Für Mieter und Käufer bietet der Energiepass zwei Vorteile. Sie können nun von Beginn exakt einkalkulieren, welche Heizkosten auf sie zukommen. Außerdem wird es durch den Energiepass möglich, die energetischen Eigenschaften verschiedener Häuser schnell und einfach miteinander zu vergleichen.

Die Einführung des Energiepasses erfolgt in zwei Schritten. Für Gebäude, die vor 1965 errichtet wurden, ist der Energiepass bereits ab dem 1. Juli 2008 vorgeschrieben. Für neuere Gebäude ist er dagegen erst ab dem 1. Januar 2009 Pflicht. Übrigens dient der Energiepass nur der Information und nicht als Rechtsgrundlage.
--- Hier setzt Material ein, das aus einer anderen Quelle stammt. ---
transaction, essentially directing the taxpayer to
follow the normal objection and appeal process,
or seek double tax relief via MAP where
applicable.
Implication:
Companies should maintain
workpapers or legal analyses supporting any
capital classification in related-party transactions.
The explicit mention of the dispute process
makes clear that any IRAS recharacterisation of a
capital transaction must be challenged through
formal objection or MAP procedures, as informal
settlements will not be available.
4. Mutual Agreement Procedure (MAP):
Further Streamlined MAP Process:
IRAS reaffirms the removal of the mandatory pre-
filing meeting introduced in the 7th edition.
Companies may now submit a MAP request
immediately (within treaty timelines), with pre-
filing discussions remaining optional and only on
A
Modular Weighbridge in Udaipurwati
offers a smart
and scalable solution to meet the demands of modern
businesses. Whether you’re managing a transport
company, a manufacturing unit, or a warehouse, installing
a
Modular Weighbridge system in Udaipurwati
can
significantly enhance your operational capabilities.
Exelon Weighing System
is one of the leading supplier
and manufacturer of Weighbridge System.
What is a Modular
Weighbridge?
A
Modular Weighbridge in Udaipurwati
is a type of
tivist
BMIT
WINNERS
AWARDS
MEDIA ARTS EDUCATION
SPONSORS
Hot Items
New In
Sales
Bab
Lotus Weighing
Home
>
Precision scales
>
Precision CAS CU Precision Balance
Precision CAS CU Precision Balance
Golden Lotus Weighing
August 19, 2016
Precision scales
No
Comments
In folgenden Fällen muss man einen den Energiepass vorlegen: Wenn man ein neues Gebäude errichtet, an einem Gebäude größere Sanierungen oder Erweiterungen vornimmt, ein Gebäude verkauft oder wenn ein Mieterwechsel ansteht. In öffentlichen Gebäuden mit Publikumsverkehr und mehr als 1.000 Quadratmetern Nutzfläche muss der Energiepass zudem öffentlich ausgehängt werden.

Es gibt es zwei Varianten des Energiepasses. Der so genannte Verbrauchsausweis dokumentiert auf Grundlage der Verbrauchsabrechnungen, wie viel Energie ein Gebäude innerhalb eines Jahres verbraucht. Der Bedarfsausweis dagegen weist deutlicher nach, wie effizient eine Immobilie tatsächlich ist. Diese Variante des Energiepasses basiert auf Berechnungen mittels energetischer Kriterien, die auf standardisierten Werten beruhen.
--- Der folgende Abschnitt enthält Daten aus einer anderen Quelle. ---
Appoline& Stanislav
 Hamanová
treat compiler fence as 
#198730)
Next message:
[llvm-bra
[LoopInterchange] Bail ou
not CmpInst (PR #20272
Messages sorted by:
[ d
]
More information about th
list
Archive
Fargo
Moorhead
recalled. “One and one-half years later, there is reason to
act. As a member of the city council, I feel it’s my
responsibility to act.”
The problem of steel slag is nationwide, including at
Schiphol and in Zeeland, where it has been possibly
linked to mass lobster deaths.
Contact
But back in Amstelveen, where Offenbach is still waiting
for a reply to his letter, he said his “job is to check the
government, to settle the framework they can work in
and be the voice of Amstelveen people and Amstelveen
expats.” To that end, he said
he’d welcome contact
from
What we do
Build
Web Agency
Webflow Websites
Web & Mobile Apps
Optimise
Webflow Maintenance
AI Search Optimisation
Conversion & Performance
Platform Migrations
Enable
Ein Bedarfsausweis ist vorgeschrieben für Neubauten sowie für Wohngebäude mit bis zu vier Wohnungen und einem Baujahr bis 1977. Dagegen besteht Wahlfreiheit zwischen Bedarfs- und Verbrauchsausweis für sanierte Wohngebäude, die mindestens dem Stand der ersten Wärmeschutzverordnung entsprechen, sowie für alle Wohngebäude, die 1978 oder später errichtet wurden.

Zu den Kosten eines Energiepasses lässt sich momentan kaum etwas Genaues sagen, da es keinerlei staatliche Vorgaben gibt. Der Preis für die Ausstellung eines Energiepasses ist daher zwischen dem Auftraggeber und dem Aussteller frei verhandelbar. Für die Ausstellung bedarf es auch keiner staatlichen Einrichtung. Der Hauseigentümer beauftragt einen Passaussteller, zum Beispiel einen Energieberater, der dann die Gebäudedaten aufnimmt und den Energiepass anfertigt.